Exercises
a – Answer each question below from the abstract that follows.
(i) Which institution is listed with Ferreira A.P.?
(ii) What kind of analysis is used to implement the process?
(iii) Between which values do the pole-arc coefficients that maximize the ratio of flux linkage over PM volume lie?
b – For each statement below, say yes or no to whether it agrees with the abstract that follows, and quote the words of the abstract that decide it.
(i) The work is dated to 2011.
(ii) The proposed methodology evaluates flux linkage by integrating the magnetic flux density over the coil surface.
(iii) The study concerns radial flux permanent magnet machines.
c – Using the abstract that follows, explain in one to three sentences how the study determines efficient pole-arc coefficients.

Ferreira A.P.,Polytechnic Institute of Bragança |
SDEMPED 2011 - 8th IEEE Symposium on Diagnostics for Electrical Machines, Power Electronics and Drives | Year: 2011
This paper presents a comprehensive study towards the determination of efficient pole-arc coefficients for axial flux permanent magnet (PM) machines, through investigation of the contribution of volume elements of PMs to the no load flux linkage. The proposed methodology involves the evaluation of flux linkage using a mathematical expression which integrates a function over the volume of PMs instead of the classical integration of the magnetic flux density over the coil surface. The process is implemented using 2D finite element (FE) analysis, and the results shows the pole-arc coefficients that maximize the ratio of the flux linkage over the PM volume is between 0.5 and 0.6. © 2011 IEEE.

Provided data

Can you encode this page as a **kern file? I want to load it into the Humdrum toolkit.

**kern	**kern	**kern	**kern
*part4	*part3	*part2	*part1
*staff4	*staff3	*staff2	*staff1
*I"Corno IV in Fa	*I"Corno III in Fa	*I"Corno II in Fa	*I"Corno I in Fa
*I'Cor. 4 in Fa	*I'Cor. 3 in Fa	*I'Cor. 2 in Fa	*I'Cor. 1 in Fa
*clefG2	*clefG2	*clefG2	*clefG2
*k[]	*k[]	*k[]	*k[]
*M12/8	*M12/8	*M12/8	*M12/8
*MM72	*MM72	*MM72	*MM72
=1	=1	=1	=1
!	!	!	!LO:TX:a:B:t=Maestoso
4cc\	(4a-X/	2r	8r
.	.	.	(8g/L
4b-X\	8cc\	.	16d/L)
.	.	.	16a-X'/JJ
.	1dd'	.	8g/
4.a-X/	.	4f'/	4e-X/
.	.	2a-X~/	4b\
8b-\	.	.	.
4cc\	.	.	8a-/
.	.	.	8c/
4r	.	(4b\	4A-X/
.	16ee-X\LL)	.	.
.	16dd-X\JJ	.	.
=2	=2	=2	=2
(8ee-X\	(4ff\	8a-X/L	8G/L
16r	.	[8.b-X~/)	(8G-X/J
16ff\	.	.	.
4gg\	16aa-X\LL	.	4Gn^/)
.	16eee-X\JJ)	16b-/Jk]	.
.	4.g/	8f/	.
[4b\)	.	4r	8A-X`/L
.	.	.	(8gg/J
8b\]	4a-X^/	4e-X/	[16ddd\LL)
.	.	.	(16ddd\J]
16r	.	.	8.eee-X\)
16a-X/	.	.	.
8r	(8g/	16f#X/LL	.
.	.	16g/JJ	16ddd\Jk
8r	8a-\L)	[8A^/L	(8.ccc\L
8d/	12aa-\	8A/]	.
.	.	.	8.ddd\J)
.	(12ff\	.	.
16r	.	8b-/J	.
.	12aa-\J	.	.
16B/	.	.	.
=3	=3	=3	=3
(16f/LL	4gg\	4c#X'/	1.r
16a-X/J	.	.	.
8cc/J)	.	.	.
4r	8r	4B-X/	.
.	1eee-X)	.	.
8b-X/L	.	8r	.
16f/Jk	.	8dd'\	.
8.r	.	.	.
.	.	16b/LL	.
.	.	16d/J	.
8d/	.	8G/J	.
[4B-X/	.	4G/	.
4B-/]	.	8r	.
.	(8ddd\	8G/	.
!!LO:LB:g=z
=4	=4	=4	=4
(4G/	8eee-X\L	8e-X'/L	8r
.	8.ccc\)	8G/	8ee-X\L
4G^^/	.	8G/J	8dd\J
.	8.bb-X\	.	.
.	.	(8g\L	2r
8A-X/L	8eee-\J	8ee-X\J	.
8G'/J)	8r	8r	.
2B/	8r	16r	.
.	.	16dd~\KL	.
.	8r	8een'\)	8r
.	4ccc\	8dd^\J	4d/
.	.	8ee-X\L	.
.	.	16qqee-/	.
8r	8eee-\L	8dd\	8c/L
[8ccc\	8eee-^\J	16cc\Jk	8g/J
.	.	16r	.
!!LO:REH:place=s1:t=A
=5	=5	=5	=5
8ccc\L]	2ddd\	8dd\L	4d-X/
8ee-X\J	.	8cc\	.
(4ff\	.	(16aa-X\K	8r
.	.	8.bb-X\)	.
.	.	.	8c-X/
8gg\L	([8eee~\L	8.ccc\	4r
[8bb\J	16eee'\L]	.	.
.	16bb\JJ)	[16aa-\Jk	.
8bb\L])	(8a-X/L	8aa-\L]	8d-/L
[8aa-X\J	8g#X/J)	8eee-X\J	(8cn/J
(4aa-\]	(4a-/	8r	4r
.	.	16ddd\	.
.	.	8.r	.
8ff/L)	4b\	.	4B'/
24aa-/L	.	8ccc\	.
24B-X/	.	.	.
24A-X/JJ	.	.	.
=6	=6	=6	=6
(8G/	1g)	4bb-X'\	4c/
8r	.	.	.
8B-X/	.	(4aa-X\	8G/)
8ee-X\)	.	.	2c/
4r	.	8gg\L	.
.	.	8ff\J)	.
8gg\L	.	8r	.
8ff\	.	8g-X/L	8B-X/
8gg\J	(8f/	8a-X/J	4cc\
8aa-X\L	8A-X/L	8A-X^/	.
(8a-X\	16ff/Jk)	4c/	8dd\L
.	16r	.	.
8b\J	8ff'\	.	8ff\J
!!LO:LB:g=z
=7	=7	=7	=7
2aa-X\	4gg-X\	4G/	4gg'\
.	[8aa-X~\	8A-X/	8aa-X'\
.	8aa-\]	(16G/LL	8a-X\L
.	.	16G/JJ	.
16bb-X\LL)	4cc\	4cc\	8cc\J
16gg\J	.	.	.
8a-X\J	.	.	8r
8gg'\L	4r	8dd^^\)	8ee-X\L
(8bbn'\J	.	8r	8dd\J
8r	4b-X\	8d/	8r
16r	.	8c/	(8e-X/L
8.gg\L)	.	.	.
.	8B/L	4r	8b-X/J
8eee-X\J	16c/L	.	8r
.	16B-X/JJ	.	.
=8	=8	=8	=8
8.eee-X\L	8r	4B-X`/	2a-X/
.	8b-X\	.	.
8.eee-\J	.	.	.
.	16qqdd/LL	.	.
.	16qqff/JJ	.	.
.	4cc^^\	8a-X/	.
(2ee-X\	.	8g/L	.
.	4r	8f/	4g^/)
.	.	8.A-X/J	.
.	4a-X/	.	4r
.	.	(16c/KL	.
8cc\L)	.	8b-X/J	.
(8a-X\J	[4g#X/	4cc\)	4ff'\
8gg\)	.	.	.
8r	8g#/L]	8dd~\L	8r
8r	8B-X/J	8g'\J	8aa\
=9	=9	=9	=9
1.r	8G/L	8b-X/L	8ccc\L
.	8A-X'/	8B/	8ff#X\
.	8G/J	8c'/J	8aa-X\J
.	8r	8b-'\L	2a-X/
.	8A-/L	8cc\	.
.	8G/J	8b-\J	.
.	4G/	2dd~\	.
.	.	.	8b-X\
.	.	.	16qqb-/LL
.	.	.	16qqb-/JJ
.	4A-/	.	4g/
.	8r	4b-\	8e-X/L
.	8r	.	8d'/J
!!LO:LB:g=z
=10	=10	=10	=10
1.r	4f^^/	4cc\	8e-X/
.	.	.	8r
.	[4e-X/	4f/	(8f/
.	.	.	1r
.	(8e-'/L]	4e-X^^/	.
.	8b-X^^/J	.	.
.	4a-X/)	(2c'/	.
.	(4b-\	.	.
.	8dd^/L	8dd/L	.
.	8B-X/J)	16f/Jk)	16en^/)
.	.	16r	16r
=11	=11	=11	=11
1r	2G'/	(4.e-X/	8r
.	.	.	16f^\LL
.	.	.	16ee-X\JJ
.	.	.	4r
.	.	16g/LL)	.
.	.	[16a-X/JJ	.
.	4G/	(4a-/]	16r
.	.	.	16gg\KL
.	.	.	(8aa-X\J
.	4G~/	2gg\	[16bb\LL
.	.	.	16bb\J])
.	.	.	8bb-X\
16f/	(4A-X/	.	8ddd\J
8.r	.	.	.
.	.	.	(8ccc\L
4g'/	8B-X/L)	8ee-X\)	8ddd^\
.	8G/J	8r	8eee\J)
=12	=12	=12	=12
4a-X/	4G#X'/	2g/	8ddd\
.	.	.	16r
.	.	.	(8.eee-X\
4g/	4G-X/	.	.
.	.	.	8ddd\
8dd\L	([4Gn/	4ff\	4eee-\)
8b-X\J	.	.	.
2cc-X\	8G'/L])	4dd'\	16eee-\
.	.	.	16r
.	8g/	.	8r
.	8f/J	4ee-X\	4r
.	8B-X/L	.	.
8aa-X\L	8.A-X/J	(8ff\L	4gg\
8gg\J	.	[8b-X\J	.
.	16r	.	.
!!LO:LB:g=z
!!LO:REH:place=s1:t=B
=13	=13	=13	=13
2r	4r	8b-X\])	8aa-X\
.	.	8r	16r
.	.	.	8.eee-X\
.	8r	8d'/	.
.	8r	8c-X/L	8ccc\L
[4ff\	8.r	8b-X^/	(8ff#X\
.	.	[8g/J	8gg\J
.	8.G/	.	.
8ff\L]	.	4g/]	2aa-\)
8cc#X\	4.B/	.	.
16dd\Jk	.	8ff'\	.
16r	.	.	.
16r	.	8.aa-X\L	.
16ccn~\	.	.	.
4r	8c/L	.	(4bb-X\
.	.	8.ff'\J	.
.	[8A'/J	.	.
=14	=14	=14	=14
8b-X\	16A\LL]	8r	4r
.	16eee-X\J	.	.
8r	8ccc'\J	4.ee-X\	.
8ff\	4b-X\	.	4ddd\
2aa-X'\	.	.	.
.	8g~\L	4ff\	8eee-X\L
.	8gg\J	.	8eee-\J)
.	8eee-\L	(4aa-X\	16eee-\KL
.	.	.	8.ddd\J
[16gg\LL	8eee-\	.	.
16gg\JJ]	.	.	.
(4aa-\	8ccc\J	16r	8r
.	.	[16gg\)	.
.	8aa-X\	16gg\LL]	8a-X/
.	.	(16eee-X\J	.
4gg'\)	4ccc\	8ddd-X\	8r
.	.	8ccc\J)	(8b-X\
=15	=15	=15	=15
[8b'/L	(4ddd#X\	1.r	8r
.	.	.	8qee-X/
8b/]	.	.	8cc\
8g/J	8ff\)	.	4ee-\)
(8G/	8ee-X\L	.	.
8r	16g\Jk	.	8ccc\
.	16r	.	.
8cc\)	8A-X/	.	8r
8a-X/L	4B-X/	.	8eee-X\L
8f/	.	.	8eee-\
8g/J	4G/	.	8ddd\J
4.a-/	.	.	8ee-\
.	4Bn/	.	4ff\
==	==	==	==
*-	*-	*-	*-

Outputs in order
a –
(i) Polytechnic Institute of Bragança
(ii) 2D finite element (FE) analysis
(iii) Between 0.5 and 0.6

b –
(i) Yes: "Year: 2011"
(ii) No: "integrates a function over the volume of PMs instead of the classical integration of the magnetic flux density over the coil surface"
(iii) No: "axial flux permanent magnet (PM) machines"

c – The study investigates how volume elements of the permanent magnets contribute to the no load flux linkage. It evaluates flux linkage with a mathematical expression that integrates a function over the PM volume, rather than integrating the magnetic flux density over the coil surface, and implements this with 2D finite element analysis.